[Items stored from a collection]
######
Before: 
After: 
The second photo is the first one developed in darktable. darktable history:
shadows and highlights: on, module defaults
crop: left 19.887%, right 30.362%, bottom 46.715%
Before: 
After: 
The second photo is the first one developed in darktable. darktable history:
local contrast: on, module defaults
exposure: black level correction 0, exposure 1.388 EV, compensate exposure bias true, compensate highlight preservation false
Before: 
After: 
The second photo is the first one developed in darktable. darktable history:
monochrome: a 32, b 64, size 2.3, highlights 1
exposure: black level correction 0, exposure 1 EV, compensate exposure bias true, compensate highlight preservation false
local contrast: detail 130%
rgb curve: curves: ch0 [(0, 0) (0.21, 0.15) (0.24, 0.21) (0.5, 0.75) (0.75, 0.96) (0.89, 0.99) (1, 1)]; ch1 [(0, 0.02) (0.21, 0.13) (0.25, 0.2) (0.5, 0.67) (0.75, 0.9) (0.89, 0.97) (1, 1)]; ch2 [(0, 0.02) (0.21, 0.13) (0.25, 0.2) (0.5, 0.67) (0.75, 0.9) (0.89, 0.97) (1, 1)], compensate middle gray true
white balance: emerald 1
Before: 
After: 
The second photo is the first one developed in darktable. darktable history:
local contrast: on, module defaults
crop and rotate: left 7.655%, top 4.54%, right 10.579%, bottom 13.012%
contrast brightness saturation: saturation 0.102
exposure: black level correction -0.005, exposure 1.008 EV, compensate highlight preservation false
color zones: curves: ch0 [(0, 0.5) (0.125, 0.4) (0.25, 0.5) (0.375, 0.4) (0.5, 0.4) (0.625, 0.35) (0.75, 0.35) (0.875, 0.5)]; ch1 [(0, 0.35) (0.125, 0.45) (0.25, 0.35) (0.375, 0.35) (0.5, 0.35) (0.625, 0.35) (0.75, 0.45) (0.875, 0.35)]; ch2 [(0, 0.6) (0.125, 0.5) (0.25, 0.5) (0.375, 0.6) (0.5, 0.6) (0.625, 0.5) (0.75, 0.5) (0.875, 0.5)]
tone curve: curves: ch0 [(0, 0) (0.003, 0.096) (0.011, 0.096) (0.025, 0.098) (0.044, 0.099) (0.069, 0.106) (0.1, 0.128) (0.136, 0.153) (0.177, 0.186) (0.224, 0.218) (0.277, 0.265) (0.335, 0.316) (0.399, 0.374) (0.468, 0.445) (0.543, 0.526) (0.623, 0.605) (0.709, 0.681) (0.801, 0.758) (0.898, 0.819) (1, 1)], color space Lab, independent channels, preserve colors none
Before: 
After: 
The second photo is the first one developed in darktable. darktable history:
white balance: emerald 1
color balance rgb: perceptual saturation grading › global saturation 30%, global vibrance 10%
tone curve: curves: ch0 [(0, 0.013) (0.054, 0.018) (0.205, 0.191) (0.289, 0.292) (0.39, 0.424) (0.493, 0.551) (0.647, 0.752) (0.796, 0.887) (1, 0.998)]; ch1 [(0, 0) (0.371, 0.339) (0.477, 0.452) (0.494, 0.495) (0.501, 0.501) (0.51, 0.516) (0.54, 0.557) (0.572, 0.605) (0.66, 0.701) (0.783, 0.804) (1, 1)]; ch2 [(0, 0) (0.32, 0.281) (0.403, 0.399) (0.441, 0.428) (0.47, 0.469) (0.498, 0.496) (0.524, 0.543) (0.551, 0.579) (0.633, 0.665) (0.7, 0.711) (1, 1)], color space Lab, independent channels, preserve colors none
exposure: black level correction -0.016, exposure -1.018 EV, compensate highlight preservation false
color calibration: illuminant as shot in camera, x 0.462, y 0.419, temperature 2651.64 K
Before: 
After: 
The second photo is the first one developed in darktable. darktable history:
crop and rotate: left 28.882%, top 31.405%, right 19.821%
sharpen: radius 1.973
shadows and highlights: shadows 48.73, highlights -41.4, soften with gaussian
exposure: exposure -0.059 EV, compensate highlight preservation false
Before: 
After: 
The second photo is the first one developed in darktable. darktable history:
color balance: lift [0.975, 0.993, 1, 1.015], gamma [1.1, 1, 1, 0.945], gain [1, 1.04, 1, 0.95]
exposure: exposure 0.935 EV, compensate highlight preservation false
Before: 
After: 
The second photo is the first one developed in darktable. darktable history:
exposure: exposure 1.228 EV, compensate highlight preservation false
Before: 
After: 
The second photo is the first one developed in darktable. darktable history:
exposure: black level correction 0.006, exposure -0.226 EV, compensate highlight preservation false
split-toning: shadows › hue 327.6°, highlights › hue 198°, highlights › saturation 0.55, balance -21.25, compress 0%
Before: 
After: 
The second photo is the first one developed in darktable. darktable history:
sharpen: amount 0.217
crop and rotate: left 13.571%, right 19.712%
######
### Directions
Copy out every one of the lines above, word for word and in the same order.

### Written reply
Before: 
After: 
The second photo is the first one developed in darktable. darktable history:
shadows and highlights: on, module defaults
crop: left 19.887%, right 30.362%, bottom 46.715%
Before: 
After: 
The second photo is the first one developed in darktable. darktable history:
local contrast: on, module defaults
exposure: black level correction 0, exposure 1.388 EV, compensate exposure bias true, compensate highlight preservation false
Before: 
After: 
The second photo is the first one developed in darktable. darktable history:
monochrome: a 32, b 64, size 2.3, highlights 1
exposure: black level correction 0, exposure 1 EV, compensate exposure bias true, compensate highlight preservation false
local contrast: detail 130%
rgb curve: curves: ch0 [(0, 0) (0.21, 0.15) (0.24, 0.21) (0.5, 0.75) (0.75, 0.96) (0.89, 0.99) (1, 1)]; ch1 [(0, 0.02) (0.21, 0.13) (0.25, 0.2) (0.5, 0.67) (0.75, 0.9) (0.89, 0.97) (1, 1)]; ch2 [(0, 0.02) (0.21, 0.13) (0.25, 0.2) (0.5, 0.67) (0.75, 0.9) (0.89, 0.97) (1, 1)], compensate middle gray true
white balance: emerald 1
Before: 
After: 
The second photo is the first one developed in darktable. darktable history:
local contrast: on, module defaults
crop and rotate: left 7.655%, top 4.54%, right 10.579%, bottom 13.012%
contrast brightness saturation: saturation 0.102
exposure: black level correction -0.005, exposure 1.008 EV, compensate highlight preservation false
color zones: curves: ch0 [(0, 0.5) (0.125, 0.4) (0.25, 0.5) (0.375, 0.4) (0.5, 0.4) (0.625, 0.35) (0.75, 0.35) (0.875, 0.5)]; ch1 [(0, 0.35) (0.125, 0.45) (0.25, 0.35) (0.375, 0.35) (0.5, 0.35) (0.625, 0.35) (0.75, 0.45) (0.875, 0.35)]; ch2 [(0, 0.6) (0.125, 0.5) (0.25, 0.5) (0.375, 0.6) (0.5, 0.6) (0.625, 0.5) (0.75, 0.5) (0.875, 0.5)]
tone curve: curves: ch0 [(0, 0) (0.003, 0.096) (0.011, 0.096) (0.025, 0.098) (0.044, 0.099) (0.069, 0.106) (0.1, 0.128) (0.136, 0.153) (0.177, 0.186) (0.224, 0.218) (0.277, 0.265) (0.335, 0.316) (0.399, 0.374) (0.468, 0.445) (0.543, 0.526) (0.623, 0.605) (0.709, 0.681) (0.801, 0.758) (0.898, 0.819) (1, 1)], color space Lab, independent channels, preserve colors none
Before: 
After: 
The second photo is the first one developed in darktable. darktable history:
white balance: emerald 1
color balance rgb: perceptual saturation grading › global saturation 30%, global vibrance 10%
tone curve: curves: ch0 [(0, 0.013) (0.054, 0.018) (0.205, 0.191) (0.289, 0.292) (0.39, 0.424) (0.493, 0.551) (0.647, 0.752) (0.796, 0.887) (1, 0.998)]; ch1 [(0, 0) (0.371, 0.339) (0.477, 0.452) (0.494, 0.495) (0.501, 0.501) (0.51, 0.516) (0.54, 0.557) (0.572, 0.605) (0.66, 0.701) (0.783, 0.804) (1, 1)]; ch2 [(0, 0) (0.32, 0.281) (0.403, 0.399) (0.441, 0.428) (0.47, 0.469) (0.498, 0.496) (0.524, 0.543) (0.551, 0.579) (0.633, 0.665) (0.7, 0.711) (1, 1)], color space Lab, independent channels, preserve colors none
exposure: black level correction -0.016, exposure -1.018 EV, compensate highlight preservation false
color calibration: illuminant as shot in camera, x 0.462, y 0.419, temperature 2651.64 K
Before: 
After: 
The second photo is the first one developed in darktable. darktable history:
crop and rotate: left 28.882%, top 31.405%, right 19.821%
sharpen: radius 1.973
shadows and highlights: shadows 48.73, highlights -41.4, soften with gaussian
exposure: exposure -0.059 EV, compensate highlight preservation false
Before: 
After: 
The second photo is the first one developed in darktable. darktable history:
color balance: lift [0.975, 0.993, 1, 1.015], gamma [1.1, 1, 1, 0.945], gain [1, 1.04, 1, 0.95]
exposure: exposure 0.935 EV, compensate highlight preservation false
Before: 
After: 
The second photo is the first one developed in darktable. darktable history:
exposure: exposure 1.228 EV, compensate highlight preservation false
Before: 
After: 
The second photo is the first one developed in darktable. darktable history:
exposure: black level correction 0.006, exposure -0.226 EV, compensate highlight preservation false
split-toning: shadows › hue 327.6°, highlights › hue 198°, highlights › saturation 0.55, balance -21.25, compress 0%
Before: 
After: 
The second photo is the first one developed in darktable. darktable history:
sharpen: amount 0.217
crop and rotate: left 13.571%, right 19.712%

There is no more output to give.